## Begin Source data

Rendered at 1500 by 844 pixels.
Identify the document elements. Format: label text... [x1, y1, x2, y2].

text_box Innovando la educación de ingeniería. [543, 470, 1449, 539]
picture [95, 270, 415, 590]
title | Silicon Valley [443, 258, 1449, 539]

## End Source data

Rewrite the lines above, renaming "document" to "page" wherever it occurs and leaving everything else unchanged.

Rendered at 1500 by 844 pixels.
Identify the page elements. Format: label text... [x1, y1, x2, y2].

text_box Innovando la educación de ingeniería. [543, 470, 1449, 539]
picture [95, 270, 415, 590]
title | Silicon Valley [443, 258, 1449, 539]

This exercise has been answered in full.